Container of the Week – kaggle/python

Machine Learning is a very popular field at the moment and is something that’s in the news and geek culture a lot.  Kaggle is a machine learning competition site where you can take part in a (usually sponsored) competition to apply your skills and solve a real-world problem.

Putting aside the controversial nature of spec work (read no!spec and this Wired article for some background) Kaggle have put together a pretty nice container image for getting started with machine learning.

The kaggle/python container is a pre-built environment that includes SciPy, the principal package for doing machine learning in Python. SciPy consists of a number of sub-packages which might be familiar:

  • NumPy for numerical computation using arrays and matrices,
  • Pandas for data frame manipulation and analysis,
  • Matplotlib to generate production-quality graphs; and
  • IPython for working interactively with data

That sounds like a great set of tools, which it is, but that container image is absolutely enormous: 9.1GB. This is more than grabbing a coffee while the command completes and more like lunch.

$ docker pull kaggle/python

There are a couple of ways to get started using this container. To run a regular old-school Python REPL just call docker run like you would expect:

$ docker run --rm -it kaggle/python python
Python 3.6.1 |Anaconda 4.4.0 (64-bit)| (default, May 11 2017, 13:09:58)
[GCC 4.4.7 20120313 (Red Hat 4.4.7-1)] on linux
Type "help", "copyright", "credits" or "license" for more information.
>>>

As you can see the container is based on the well-known Anaconda distribution which is a package manager and platform for data science.

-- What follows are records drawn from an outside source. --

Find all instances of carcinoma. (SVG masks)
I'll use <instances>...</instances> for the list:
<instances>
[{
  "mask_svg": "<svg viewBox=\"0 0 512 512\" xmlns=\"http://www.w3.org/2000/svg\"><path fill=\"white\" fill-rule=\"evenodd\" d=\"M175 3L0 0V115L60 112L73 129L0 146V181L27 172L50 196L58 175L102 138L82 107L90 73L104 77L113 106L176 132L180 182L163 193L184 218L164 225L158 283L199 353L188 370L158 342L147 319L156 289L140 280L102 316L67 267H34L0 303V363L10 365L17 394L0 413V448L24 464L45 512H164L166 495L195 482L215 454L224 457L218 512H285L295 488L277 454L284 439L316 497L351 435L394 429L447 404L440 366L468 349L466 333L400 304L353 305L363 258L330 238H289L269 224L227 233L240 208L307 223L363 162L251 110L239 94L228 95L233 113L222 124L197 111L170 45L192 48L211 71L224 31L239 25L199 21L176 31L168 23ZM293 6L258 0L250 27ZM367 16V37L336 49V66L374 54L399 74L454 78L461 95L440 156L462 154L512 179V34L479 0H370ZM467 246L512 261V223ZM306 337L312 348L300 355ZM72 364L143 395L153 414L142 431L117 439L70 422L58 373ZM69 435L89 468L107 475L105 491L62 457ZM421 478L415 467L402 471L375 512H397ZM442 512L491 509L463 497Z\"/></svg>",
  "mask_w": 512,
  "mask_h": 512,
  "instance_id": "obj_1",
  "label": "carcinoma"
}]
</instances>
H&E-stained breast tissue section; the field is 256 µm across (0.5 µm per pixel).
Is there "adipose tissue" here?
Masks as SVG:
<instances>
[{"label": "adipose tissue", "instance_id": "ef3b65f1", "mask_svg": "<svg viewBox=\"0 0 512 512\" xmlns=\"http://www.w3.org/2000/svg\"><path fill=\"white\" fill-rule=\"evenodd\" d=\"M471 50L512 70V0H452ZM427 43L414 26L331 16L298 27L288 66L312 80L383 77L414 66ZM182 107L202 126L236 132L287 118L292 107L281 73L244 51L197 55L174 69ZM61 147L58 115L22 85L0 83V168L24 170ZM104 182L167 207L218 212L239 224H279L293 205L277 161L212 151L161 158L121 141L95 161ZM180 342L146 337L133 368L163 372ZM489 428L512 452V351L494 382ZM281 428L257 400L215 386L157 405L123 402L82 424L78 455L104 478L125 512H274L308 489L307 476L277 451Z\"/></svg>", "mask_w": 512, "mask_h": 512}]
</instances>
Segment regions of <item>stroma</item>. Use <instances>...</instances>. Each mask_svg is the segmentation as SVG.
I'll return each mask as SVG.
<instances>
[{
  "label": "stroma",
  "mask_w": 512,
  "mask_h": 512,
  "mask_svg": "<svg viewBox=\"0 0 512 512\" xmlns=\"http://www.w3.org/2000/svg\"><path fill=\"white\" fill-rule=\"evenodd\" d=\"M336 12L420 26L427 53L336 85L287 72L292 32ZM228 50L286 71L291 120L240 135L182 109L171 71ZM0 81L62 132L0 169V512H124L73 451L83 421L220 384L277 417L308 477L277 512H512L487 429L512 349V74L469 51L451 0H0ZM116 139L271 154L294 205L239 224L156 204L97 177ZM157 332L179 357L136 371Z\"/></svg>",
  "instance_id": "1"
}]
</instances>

The other way to use the kaggle/python container is to run a Jupyter notebook server. Run the container server like this:

$ docker run --rm -it \
    -v $PWD:/tmp/working -w=/tmp/working \
    -p 8888:8888 kaggle/python jupyter notebook \
    --no-browser --ip="0.0.0.0" \
    --notebook-dir=/tmp/working \
    --allow-root

Browse to http://localhost:8888 to start using the notebook

This is a somewhat complicated command line that does a couple of useful things. Firstly it uses Docker to map the current working directory to /tmp/working in the container which is useful if this is where your code and data is. Secondly it runs jupyter as a server inside the container and uses /tmp/working as the notebook directory.

When you initially connect to the  notebook you will need to enter a random token that’s generated at startup. Examine the log output when starting up the container and cut & paste the value of the token.